*** Opening of Text passage ***
This quotation comes from an address Washington delivered to the Christian Endeavor Society on July 7, 1898, in Nashville, Tennessee. His speech was entitled, “The Mutual Dependence of the Races.” The Christian Endeavor Society was founded in 1881 as an interdenominational Christian youth society and spread throughout the United States.
“How not to work”
“Dignifying labor / girl / white worker”
In his 1903 speech, “Industrial Education for the Negro,” Washington said, “Many seem to think that industrial education is meant to make the Negro work as he worked in the days of slavery. This is far from my conception of industrial education. If this training is worth anything to the Negro, it consists in teaching him how not to work, but how to make the forces of nature – air, steam, water, horse-power and electricity – work for him. If it has any value it is in lifting labor up out of toil and drudgery into the plane of the dignified and the beautiful.”[2]
“Races, / Is all one, / No trouble between educated, / Do not hear of Progress, / Ignorance & Hatred / No law”
“Needs, / Proud of Race / Serious Problem, / all can help / In & out of slavery, / Red flag.”
*** Close of Text passage ***
*** Opening of Exercise data ***
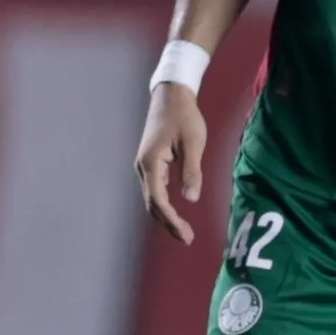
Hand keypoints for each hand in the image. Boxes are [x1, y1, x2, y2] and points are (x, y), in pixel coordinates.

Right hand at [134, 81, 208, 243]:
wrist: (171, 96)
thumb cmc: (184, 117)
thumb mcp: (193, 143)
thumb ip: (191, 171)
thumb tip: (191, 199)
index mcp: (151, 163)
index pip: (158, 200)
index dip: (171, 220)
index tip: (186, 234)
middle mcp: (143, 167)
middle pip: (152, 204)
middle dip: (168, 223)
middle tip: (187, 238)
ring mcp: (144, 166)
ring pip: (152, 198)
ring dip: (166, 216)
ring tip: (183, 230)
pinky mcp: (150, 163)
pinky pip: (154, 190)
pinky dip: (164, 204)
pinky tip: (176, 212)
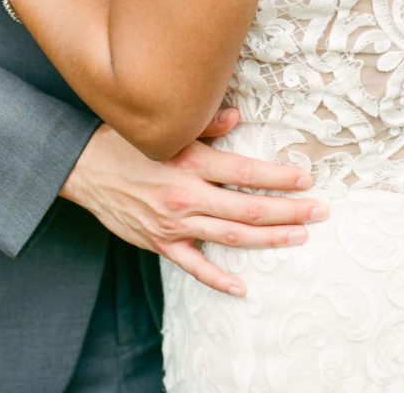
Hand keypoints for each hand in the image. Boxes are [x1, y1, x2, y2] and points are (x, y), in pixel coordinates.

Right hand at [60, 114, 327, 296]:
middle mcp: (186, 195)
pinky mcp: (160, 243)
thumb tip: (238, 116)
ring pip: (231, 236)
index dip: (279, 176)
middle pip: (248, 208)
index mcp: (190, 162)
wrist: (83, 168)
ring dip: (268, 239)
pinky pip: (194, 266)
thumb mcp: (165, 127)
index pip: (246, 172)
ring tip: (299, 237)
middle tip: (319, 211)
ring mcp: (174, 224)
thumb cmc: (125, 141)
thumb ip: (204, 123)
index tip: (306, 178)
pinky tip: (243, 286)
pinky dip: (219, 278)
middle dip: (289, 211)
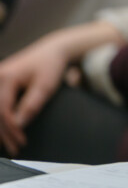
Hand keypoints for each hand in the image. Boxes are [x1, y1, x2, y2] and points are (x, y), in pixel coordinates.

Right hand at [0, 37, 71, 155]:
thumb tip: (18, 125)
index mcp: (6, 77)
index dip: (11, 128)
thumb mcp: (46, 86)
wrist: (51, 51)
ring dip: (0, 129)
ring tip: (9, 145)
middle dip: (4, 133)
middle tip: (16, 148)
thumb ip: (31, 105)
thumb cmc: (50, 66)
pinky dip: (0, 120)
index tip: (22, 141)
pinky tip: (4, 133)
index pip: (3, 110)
*** Close of Exercise data ***
*** Opening of Exercise data ***
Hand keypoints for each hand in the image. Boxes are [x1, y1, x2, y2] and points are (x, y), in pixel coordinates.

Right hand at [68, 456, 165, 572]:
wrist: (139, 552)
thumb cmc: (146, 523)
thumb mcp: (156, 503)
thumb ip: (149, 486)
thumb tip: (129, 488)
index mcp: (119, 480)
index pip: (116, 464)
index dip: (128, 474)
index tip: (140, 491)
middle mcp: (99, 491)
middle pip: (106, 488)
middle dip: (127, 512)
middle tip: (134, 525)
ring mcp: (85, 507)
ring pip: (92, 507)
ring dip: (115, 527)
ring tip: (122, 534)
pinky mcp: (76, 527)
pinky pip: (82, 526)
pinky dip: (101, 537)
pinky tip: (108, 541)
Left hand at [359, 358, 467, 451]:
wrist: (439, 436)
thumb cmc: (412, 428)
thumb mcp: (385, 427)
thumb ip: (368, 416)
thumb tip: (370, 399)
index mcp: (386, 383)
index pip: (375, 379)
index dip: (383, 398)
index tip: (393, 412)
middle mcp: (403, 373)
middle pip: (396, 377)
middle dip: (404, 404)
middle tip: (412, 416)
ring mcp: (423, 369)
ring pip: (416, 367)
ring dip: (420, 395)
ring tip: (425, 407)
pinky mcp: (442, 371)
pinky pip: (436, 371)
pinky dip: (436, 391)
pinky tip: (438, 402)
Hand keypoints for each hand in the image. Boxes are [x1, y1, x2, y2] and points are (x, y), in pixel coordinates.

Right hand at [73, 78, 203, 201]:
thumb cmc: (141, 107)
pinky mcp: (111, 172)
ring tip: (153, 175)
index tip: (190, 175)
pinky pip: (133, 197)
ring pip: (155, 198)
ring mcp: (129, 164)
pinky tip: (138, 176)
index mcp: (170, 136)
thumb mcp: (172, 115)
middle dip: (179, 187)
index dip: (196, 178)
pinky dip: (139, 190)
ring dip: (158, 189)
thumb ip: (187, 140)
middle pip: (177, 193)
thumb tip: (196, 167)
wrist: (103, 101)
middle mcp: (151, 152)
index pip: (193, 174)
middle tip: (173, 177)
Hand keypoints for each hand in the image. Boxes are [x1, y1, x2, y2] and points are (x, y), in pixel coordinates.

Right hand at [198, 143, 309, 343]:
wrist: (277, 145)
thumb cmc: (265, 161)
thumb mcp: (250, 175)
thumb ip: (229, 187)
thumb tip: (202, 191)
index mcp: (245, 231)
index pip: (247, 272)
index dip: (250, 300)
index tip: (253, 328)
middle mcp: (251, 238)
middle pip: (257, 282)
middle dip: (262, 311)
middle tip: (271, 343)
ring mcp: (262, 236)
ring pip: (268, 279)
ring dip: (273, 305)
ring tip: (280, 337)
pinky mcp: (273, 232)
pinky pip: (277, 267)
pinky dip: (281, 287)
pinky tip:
*** Close of Exercise data ***
*** Opening of Exercise data ***
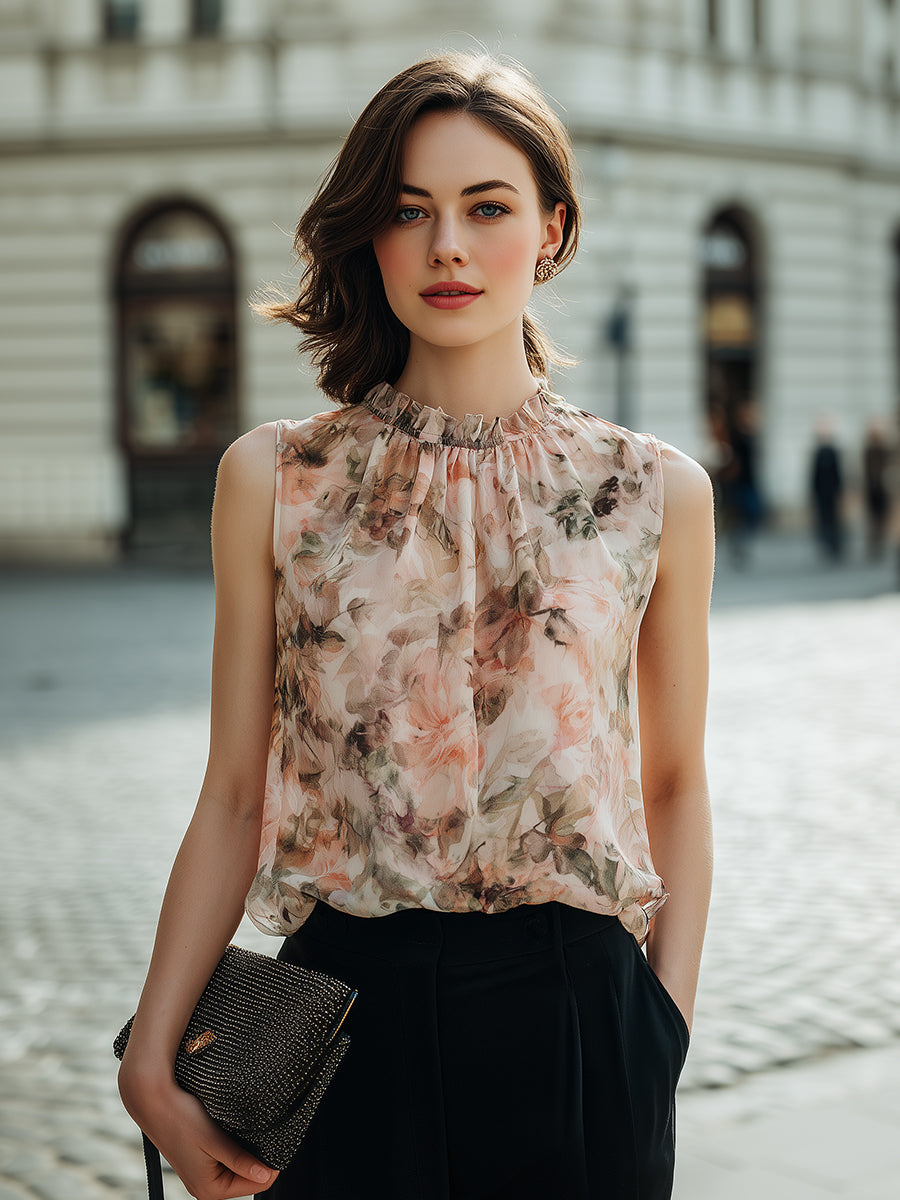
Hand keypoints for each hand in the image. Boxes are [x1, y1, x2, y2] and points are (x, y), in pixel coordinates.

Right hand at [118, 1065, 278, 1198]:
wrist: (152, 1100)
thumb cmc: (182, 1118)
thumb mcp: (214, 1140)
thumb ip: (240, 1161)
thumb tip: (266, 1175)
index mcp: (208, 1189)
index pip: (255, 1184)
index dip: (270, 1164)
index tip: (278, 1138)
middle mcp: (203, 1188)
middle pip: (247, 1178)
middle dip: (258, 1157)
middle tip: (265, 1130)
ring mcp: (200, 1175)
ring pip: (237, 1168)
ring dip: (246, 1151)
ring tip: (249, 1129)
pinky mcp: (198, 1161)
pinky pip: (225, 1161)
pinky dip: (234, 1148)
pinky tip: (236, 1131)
*** Close of Exercise data ***
Tasks and exercises:
#1 Print the stretch from "This quotation comes" through "the United States." in the passage on Washington's speeches.
#2 Carry on the passage about Washington's speeches from where it stops.
The entries are separate from the passage on Washington's speeches.

Responses:
#1
This quotation comes from an address Washington delivered to the Christian Endeavor Society on July 7, 1898, in Nashville, Tennessee. His speech was entitled, “The Mutual Dependence of the Races.” The Christian Endeavor Society was founded in 1881 as an interdenominational Christian youth society and spread throughout the United States.

#2
Washington published a brief essay entitled “Why I am Proud of My Race,” in the Sunday Magazine of the Sunday Star (Washington, DC), June 25, 1905, p4, and the Sunday Magazine of the New York Tribune, June 25, 1905, p4, which concluded, “I am proud of my race, finally, because I see it day by day learning to make itself more useful in those communities of which it has become a part, and because I believe in the end it will be found that it has something valuable of its own to contribute to the civilization of the world.”
“Material Progress, / Va & Ga, / Business League, / Negro Conference, / New Homes, / Montgmry Fair, / Columbia Heights, / “Camp Meeting” / Negro Banks, / Negro drugstores,”
“Lincoln university, / what Education should Do / Introduction / Debt to Lincoln,”
“Place to locate. / South new country / Create opportunities / In touch with life about him. / Food, shelter, Roads, Commerce, School Houses, Liberia, Creating centers,”
“self government, / Long view vs. short view”
“Educational / must harness to something”
In the late nineteenth and early twentieth centuries, two historically black educational institutions were named Lincoln University, one near Oxford, Pennsylvania, and the other one in St. Louis, Missouri. In June 1890, Lincoln University in Pennsylvania conferred an honorary master’s degree on Booker T. Washington, six years before he received an honorary master’s degree from Harvard University.
“Moral & Religious / Criticisms for Culture / Foundation for religion and morals.”
“South Hungry / Condition in Black Belt, / Hungry Christian / Emotional Nature / In next world – give up world / Increasing wants / Can create wagon / Superficial Culture (Wedding)”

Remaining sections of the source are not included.